*** Begin section ***

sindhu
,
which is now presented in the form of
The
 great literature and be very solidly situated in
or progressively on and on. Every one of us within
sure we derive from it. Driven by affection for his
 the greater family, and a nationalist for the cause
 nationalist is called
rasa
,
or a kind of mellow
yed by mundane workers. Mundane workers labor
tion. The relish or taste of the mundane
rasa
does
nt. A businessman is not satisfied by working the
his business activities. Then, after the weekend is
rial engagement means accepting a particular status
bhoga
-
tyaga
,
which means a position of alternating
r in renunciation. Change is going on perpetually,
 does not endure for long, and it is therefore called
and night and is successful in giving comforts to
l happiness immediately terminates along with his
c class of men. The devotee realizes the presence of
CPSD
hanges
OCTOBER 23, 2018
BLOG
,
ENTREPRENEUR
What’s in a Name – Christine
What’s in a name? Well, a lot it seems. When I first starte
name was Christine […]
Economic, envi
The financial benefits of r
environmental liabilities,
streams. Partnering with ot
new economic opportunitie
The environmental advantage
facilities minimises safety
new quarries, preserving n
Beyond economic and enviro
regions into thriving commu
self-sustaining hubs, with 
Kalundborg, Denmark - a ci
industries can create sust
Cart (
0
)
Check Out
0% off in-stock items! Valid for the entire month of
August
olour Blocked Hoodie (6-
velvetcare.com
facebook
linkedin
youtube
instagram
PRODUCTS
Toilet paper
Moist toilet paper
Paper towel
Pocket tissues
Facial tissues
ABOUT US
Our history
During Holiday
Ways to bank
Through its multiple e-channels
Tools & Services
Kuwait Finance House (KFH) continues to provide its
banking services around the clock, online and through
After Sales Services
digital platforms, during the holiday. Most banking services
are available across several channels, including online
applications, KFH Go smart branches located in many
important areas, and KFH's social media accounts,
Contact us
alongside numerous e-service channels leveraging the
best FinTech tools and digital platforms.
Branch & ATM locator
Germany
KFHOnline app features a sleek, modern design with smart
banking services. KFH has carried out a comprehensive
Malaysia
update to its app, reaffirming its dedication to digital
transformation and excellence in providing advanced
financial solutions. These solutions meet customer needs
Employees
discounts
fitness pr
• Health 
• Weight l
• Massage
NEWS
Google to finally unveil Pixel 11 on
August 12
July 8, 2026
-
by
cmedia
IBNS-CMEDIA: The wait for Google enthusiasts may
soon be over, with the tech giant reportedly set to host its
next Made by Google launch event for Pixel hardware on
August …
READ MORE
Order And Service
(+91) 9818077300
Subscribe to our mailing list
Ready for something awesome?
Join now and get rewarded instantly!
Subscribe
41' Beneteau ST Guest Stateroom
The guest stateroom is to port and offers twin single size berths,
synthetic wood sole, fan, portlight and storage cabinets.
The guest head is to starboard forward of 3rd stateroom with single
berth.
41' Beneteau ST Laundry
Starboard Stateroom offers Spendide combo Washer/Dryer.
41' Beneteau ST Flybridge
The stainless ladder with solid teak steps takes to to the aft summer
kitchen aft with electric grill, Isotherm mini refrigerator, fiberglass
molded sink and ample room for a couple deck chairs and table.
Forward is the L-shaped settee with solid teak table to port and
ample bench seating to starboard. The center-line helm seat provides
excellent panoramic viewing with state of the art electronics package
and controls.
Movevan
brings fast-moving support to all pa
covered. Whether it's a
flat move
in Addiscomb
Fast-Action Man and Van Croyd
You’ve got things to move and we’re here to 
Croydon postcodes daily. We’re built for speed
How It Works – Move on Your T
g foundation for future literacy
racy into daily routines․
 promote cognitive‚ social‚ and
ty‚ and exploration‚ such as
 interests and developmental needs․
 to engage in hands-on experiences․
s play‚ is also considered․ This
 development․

*** End section ***

WORK TASK: Pick out each line of the rows above that contains the word "does" and reproduce those lines in full.

REPLY TO THE EXERCISE:
does
 does not endure for long, and it is therefore called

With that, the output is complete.